I'm running several simulations using Condor and have coded the program so that it outputs a progress status in the console. This is done at the end of a loop where it simply prints the current time (this can also be percentage or elapsed time). The code looks something like this:
printf("START"); while (programNeedsToRum) { // Run code repetitive code... // Print program status update printf("[%i:%i:%i]\r\n", hours, minutes, seconds); } printf("FINISH");
When executing normally (i.e. in the terminal/cmd/bash) this works fine, but the condor nodes don't seem to printf()

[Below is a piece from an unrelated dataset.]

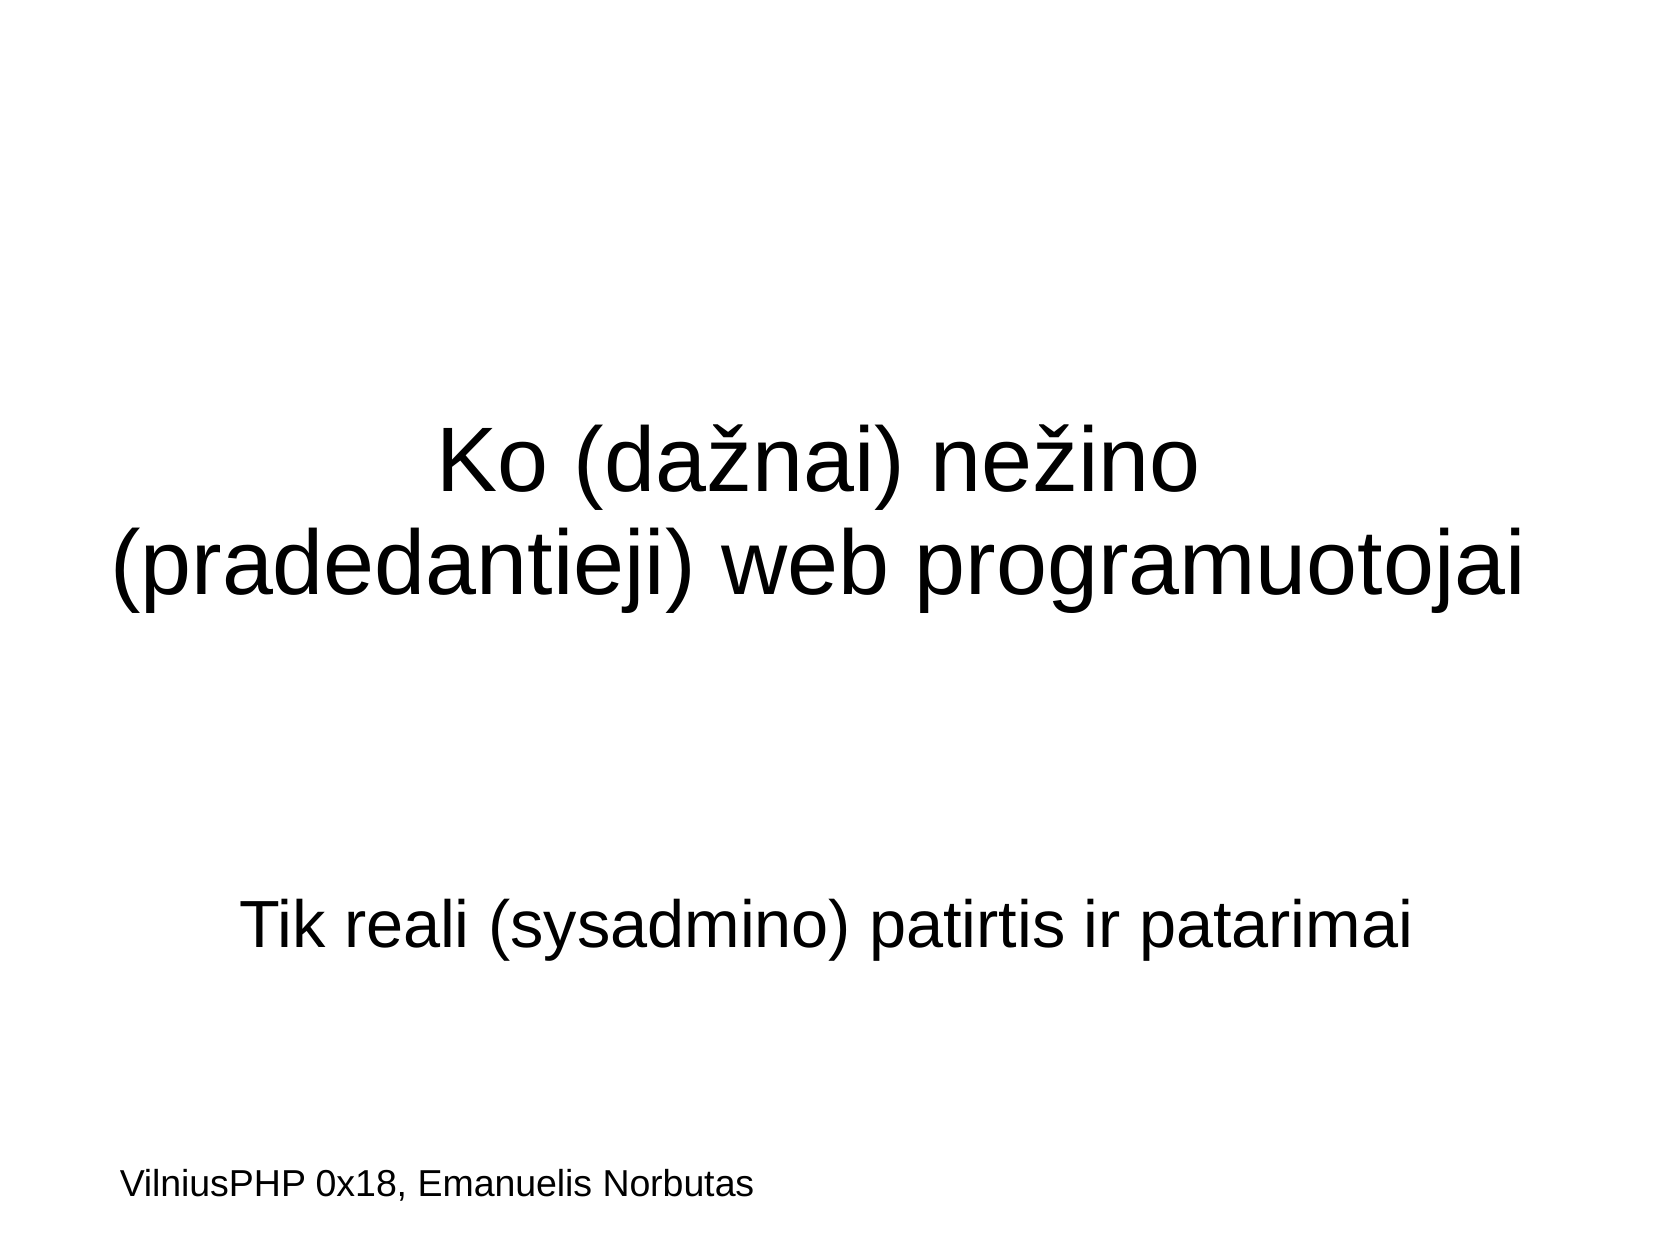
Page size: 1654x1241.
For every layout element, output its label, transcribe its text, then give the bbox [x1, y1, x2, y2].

the status. Only once the simulation has finished, all the status updates have been outputted to the file but then it's no longer of use. My *.sub file that I submit to condor looks like this:
universe = vanilla executable = program output = out/out-$(Process) error = out/err-$(Process) queue 100
When submitted the program executes (this is confirmed in condor_q
) and the output files contain this:
START
Only once the program has finished running its corresponding output file shows (example):
START [0:3:4] [0:8:13] [0:12:57] [0:18:44] FINISH
Whilst the program executes, the output file only contains the START
text. So I came to the conclusion that the file is not updated if the node executing program is busy. So my question is, is there a way of updating the output files manually or gather any information on the program's progress in a better way?
Thanks already
Max
What you want to do is use the streaming output options. See the stream_error
and stream_output
options you can pass to condor_submit
as outlined here: http://research.cs.wisc.edu/htcondor/manual/current/condor_submit.html
By default, HTCondor stores stdout and stderr locally on the execute node and transfers them back to the submit node on job completion. Setting stream_output
to TRUE
will ask HTCondor to instead stream the output as it occurs back to the submit node. You can then inspect it as it happens.